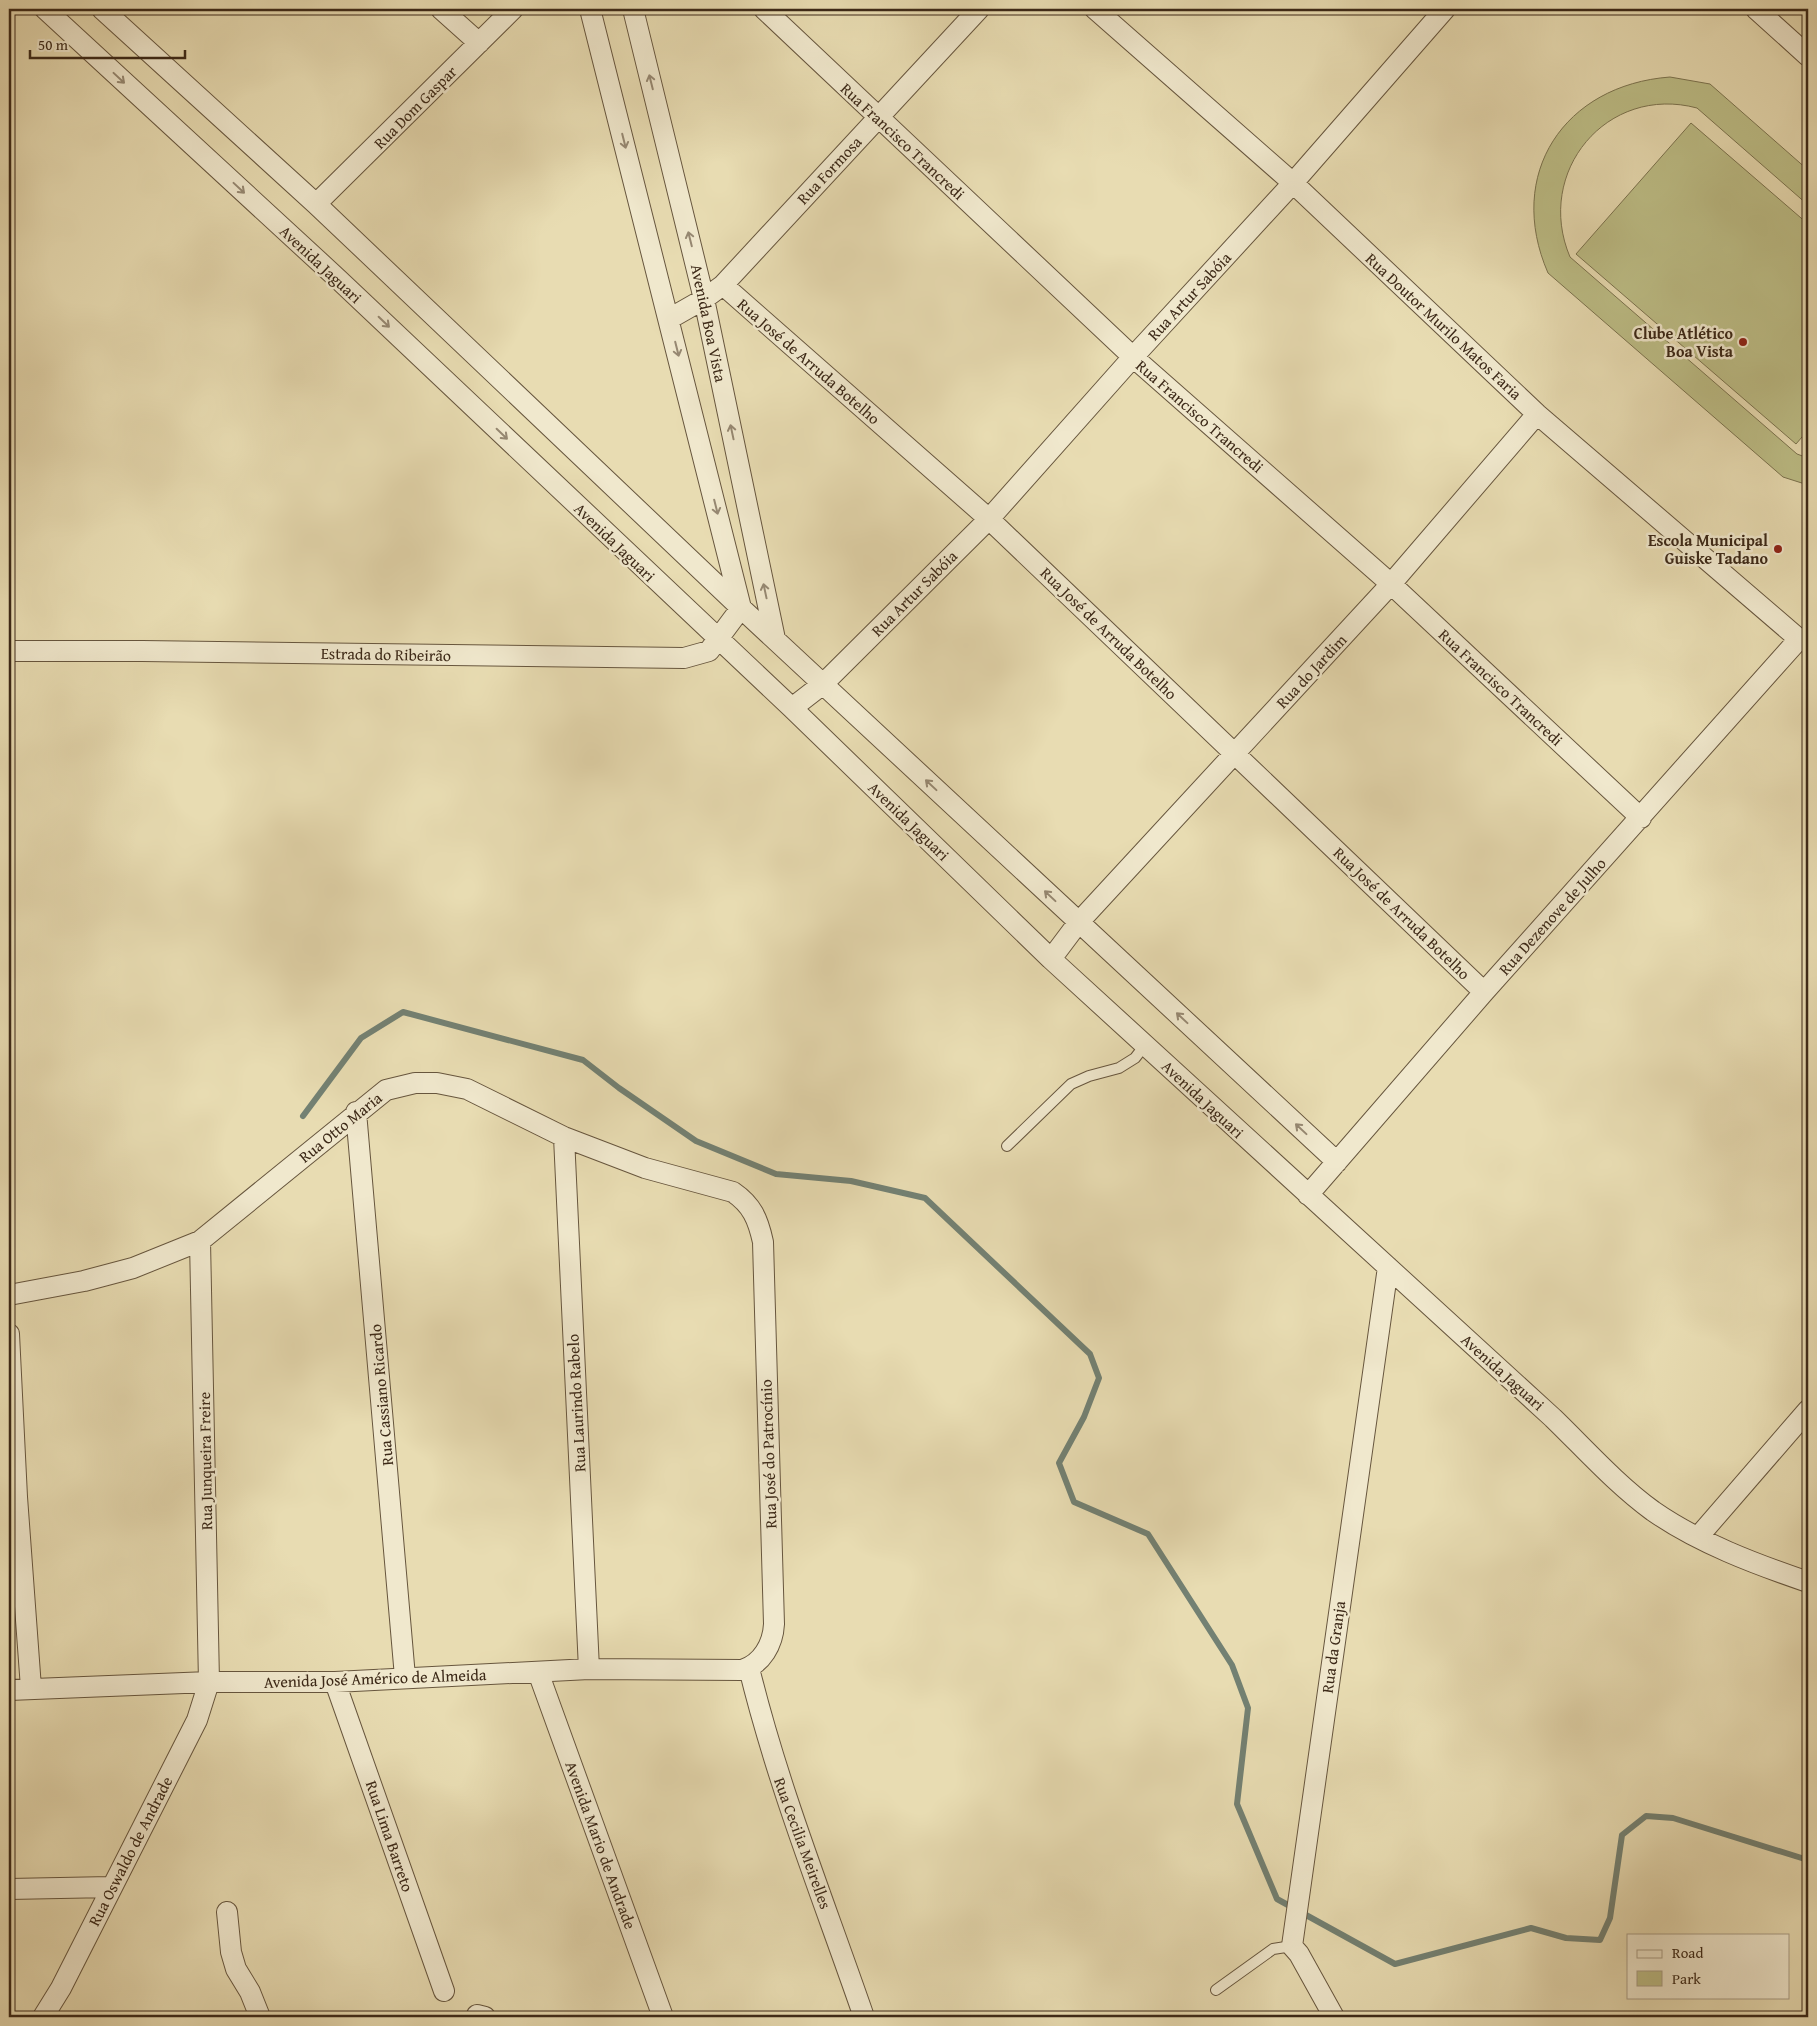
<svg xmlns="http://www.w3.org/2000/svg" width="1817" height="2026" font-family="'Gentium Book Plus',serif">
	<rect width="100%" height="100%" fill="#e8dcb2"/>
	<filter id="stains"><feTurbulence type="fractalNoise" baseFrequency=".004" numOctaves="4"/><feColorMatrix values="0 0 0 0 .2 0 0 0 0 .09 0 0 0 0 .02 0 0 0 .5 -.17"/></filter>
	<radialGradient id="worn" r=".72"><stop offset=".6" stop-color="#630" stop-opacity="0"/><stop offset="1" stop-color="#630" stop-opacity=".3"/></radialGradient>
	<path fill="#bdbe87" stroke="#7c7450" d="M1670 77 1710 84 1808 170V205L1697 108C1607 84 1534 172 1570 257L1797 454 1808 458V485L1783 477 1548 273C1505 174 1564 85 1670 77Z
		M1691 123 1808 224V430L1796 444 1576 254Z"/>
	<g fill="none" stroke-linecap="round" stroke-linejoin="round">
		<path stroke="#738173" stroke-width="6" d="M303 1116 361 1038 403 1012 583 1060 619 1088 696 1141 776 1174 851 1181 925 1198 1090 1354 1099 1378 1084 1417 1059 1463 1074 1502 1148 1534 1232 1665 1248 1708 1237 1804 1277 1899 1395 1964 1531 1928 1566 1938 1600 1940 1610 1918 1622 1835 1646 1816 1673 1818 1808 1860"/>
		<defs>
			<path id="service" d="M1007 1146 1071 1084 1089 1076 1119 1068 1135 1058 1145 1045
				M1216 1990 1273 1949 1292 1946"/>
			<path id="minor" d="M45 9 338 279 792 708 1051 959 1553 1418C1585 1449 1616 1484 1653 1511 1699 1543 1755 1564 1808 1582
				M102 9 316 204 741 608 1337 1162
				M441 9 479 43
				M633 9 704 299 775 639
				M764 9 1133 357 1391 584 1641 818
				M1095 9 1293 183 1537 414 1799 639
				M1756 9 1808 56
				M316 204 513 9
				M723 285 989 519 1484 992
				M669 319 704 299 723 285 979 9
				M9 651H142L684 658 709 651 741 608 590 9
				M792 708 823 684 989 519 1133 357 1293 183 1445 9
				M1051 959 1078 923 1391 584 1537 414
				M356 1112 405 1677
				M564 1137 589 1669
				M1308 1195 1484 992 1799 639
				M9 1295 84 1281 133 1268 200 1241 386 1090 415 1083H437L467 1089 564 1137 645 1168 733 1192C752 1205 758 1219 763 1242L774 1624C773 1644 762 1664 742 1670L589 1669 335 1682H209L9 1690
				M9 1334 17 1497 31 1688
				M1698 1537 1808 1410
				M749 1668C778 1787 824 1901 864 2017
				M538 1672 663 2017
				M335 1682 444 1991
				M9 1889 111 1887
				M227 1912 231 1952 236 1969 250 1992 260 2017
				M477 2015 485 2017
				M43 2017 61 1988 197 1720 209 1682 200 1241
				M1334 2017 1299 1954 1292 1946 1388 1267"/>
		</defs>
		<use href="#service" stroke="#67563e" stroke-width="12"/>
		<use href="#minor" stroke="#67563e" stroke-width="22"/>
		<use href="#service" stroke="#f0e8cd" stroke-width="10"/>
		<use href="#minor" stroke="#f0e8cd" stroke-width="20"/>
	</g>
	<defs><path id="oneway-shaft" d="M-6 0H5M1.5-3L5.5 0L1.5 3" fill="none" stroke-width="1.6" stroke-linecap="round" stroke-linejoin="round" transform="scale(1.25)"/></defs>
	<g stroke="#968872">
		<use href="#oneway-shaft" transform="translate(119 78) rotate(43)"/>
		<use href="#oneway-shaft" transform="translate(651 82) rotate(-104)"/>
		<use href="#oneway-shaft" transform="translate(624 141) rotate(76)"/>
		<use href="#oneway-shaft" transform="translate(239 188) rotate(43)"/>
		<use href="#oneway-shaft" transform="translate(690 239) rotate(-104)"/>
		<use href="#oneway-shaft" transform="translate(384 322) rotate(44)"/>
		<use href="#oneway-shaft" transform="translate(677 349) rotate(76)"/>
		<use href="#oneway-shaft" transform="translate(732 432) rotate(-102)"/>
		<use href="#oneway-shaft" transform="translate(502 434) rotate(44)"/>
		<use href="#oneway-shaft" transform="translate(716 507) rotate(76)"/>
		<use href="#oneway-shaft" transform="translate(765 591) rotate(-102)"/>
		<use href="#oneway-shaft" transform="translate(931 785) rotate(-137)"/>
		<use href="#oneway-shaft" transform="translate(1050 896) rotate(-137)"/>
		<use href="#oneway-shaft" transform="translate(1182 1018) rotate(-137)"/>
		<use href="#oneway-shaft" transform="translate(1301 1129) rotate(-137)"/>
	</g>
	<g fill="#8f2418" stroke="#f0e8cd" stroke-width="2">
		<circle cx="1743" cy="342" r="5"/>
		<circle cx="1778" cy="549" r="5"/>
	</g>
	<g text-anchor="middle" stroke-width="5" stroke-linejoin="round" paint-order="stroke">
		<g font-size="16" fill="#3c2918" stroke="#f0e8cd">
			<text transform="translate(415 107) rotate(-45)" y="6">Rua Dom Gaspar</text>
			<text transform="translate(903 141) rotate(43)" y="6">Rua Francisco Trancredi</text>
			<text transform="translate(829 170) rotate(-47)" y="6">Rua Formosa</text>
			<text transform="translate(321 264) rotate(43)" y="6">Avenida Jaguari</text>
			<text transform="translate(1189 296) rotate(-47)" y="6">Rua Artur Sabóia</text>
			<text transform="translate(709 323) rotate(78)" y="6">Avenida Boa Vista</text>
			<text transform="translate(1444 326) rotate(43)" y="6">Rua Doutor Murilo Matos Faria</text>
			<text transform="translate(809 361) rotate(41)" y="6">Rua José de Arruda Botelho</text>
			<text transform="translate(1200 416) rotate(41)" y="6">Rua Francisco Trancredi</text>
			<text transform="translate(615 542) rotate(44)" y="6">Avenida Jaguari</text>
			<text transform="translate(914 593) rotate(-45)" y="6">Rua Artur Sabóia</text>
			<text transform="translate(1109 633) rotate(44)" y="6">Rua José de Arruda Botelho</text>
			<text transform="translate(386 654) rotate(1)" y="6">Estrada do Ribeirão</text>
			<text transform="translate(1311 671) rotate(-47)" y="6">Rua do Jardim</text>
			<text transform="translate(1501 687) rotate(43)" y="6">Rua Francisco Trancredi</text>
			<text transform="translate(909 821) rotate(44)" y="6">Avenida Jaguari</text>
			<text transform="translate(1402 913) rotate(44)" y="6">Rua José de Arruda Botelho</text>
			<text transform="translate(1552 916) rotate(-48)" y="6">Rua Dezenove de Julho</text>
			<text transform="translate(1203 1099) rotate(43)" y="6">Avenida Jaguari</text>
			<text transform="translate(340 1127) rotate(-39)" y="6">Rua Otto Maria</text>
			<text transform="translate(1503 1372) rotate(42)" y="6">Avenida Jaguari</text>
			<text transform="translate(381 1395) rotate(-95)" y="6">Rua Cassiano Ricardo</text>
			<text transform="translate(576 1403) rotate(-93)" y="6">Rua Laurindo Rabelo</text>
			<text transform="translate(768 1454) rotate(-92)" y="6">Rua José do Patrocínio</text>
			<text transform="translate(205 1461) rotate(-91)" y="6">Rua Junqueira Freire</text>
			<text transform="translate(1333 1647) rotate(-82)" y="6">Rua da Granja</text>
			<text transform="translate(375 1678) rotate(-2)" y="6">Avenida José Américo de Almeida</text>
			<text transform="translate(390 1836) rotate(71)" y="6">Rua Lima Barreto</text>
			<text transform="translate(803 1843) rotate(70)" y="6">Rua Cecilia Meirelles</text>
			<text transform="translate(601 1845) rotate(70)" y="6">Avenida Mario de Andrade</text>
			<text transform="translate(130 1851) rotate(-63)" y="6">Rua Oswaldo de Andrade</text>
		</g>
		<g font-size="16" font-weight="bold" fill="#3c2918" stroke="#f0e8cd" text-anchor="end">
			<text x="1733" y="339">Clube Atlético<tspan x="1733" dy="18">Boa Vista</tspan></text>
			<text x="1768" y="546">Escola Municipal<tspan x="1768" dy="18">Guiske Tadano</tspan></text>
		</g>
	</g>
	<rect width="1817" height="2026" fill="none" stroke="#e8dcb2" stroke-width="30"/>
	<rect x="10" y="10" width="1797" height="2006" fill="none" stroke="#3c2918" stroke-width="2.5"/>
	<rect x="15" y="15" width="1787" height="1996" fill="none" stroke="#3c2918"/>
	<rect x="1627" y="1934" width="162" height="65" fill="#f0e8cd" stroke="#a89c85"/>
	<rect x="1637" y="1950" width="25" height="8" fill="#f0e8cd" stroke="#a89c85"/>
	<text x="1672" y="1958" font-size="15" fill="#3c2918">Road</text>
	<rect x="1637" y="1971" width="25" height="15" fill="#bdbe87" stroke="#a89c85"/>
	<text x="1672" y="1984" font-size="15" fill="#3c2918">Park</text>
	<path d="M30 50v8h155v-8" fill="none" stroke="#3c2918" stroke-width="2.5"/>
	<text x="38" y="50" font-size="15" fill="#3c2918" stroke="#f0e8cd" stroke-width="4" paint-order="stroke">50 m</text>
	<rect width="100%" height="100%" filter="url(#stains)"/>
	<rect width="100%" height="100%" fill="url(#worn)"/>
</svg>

● ● ●

*TASK REQUIREMENTS*:
Where a line of the entries contains the word "worn", copy that line.

*EXERCISE OUTPUT*:
	<radialGradient id="worn" r=".72"><stop offset=".6" stop-color="#630" stop-opacity="0"/><stop offset="1" stop-color="#630" stop-opacity=".3"/></radialGradient>
	<rect width="100%" height="100%" fill="url(#worn)"/>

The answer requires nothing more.